Use `QuackDB.Ecto.Regex` for DuckDB's `regexp_*` expression functions. DuckDB uses RE2 while Elixir `Regex` uses Erlang/OTP `:re`, so literal `~r/.../` patterns are convenient only for the shared syntax subset. QuackDB translates compatible `~r` modifiers (`i`, `m`, and `s`) into DuckDB option strings, ignores Elixir's Unicode modifier, and rejects modifiers DuckDB cannot represent.

Use `QuackDB.Ecto.Text` for common text predicates and splitting functions (`contains/2`, `starts_with/2`, `ends_with/2`, `split_part/3`, `string_split/2`) when they read better than fragments. With `use QuackDB.Ecto`, shared `contains/2` routes obvious text calls to DuckDB `contains` and spatial helper expressions to `ST_Contains`; ambiguous calls raise so use `contains_text/2` or `st_contains/2` when you want to be explicit.

Keep raw SQL for syntax Ecto cannot represent well, including `PIVOT`, `UNPIVOT`, `QUALIFY`, `GROUPING SETS`, `ROLLUP`, and `CUBE`. Window frames should use `fragment(...)` until QuackDB depends on an Ecto release that includes macro-expanded frame helper support.

## Boundaries

QuackDB should not try to reimplement all DuckDB syntax as Ecto macros.
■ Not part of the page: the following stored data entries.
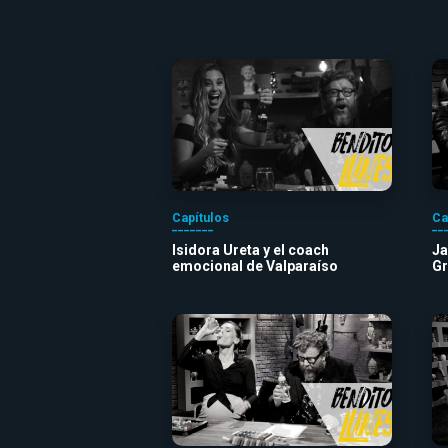
Capítulos
Ca
Isidora Ureta y el coach
Ja
emocional de Valparaíso
Gr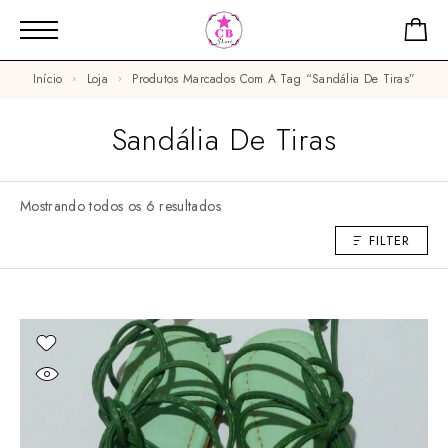
Início
Loja
Produtos Marcados Com A Tag “sandália De Tiras”
Sandália De Tiras
Mostrando todos os 6 resultados
FILTER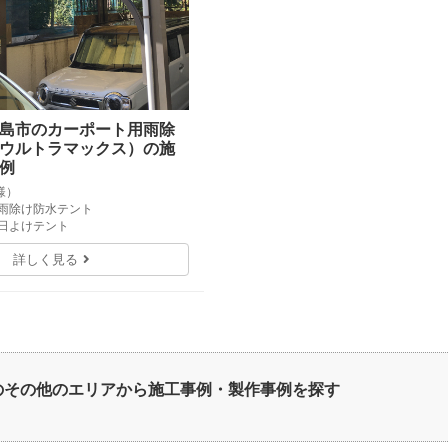
島市のカーポート用雨除
ウルトラマックス）の施
例
様）
・雨除け防水テント
・日よけテント
詳しく見る
のその他のエリアから施工事例・製作事例を探す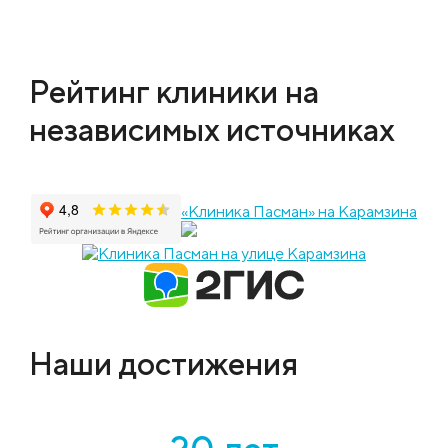
Рейтинг клиники на
независимых источниках
«Клиника Пасман» на Карамзина
Наши достижения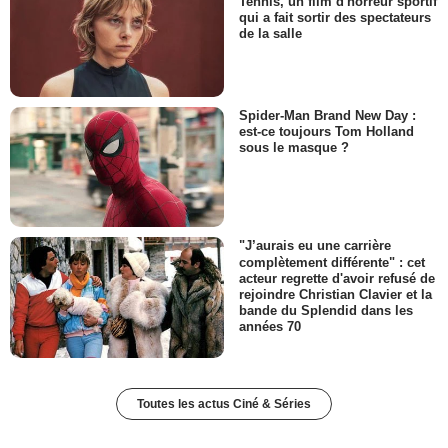
Tennis, un film d'horreur sportif
qui a fait sortir des spectateurs
de la salle
Spider-Man Brand New Day :
est-ce toujours Tom Holland
sous le masque ?
"J’aurais eu une carrière
complètement différente" : cet
acteur regrette d'avoir refusé de
rejoindre Christian Clavier et la
bande du Splendid dans les
années 70
Toutes les actus Ciné & Séries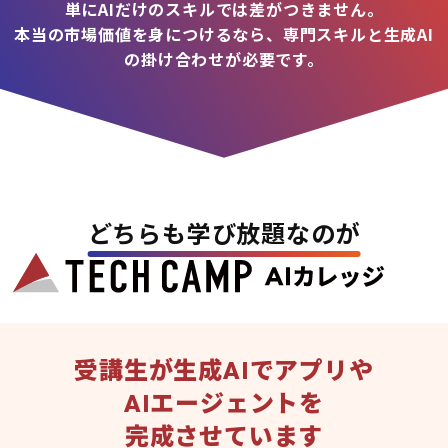
単にAIだけのスキルでは差がつきません。
本当の市場価値を身につけるなら、専門スキルと生成AI
の掛け合わせが必要です。
どちらも学び放題なのが
受講生が生成AIでアプリや
AIエージェントを
完成させています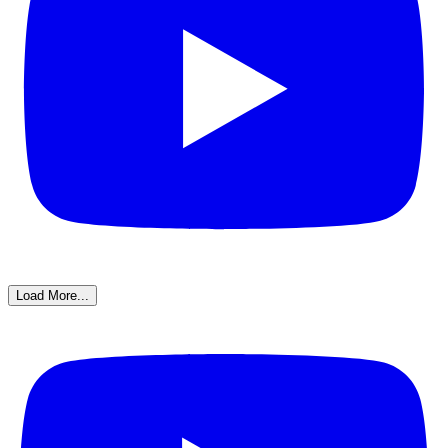
Load More...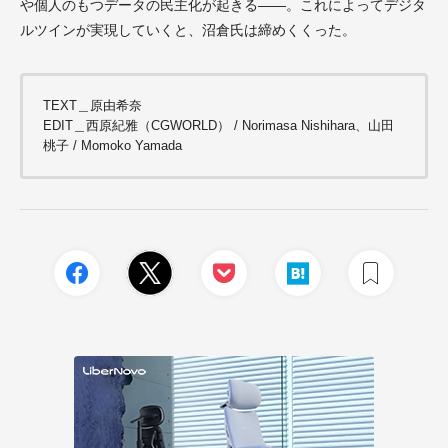
や個人のもつデータの民主化が起きる——。これによってデジタ
ルツインが実現していくと、沼倉氏は締めくくった。
TEXT＿原由希奈
EDIT＿西原紀雅（CGWORLD） / Norimasa Nishihara、山田
桃子 / Momoko Yamada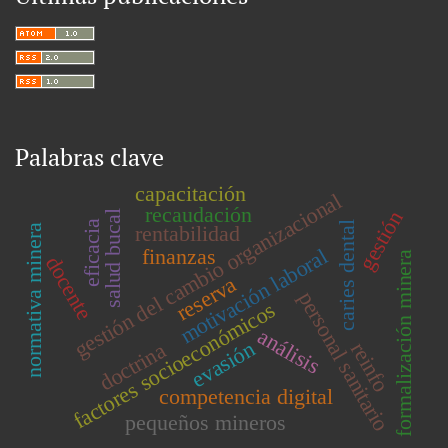
Palabras clave
capacitación
gestión del cambio organizacional
recaudación
gestión
salud bucal
eficacia
caries dental
rentabilidad
normativa minera
finanzas
motivación laboral
formalización minera
docente
reserva
personal sanitario
factores socioeconómicos
análisis
evasión
doctrina
reinfo
competencia digital
pequeños mineros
For DuckDB-specific syntax that Ecto cannot represent cleanly, prefer:

1. raw SQL through `Repo.query/3` or `QuackDB.query/4`;
2. `QuackDB.Ecto.Analytics` for common DuckDB analytical expressions;
3. `QuackDB.Ecto.Spatial` for common spatial expressions;
4. source helpers for table functions such as CSV/Parquet/JSON;
5. `fragment/1` for expressions inside otherwise-normal Ecto queries;
6. explicit unsupported errors for Ecto AST shapes that would generate misleading SQL.

Future adapter-specific helpers may make sense for repeated patterns such as `QUALIFY`, lakehouse sources, or Arrow handoff, but those should be added only after the protocol and result semantics are stable.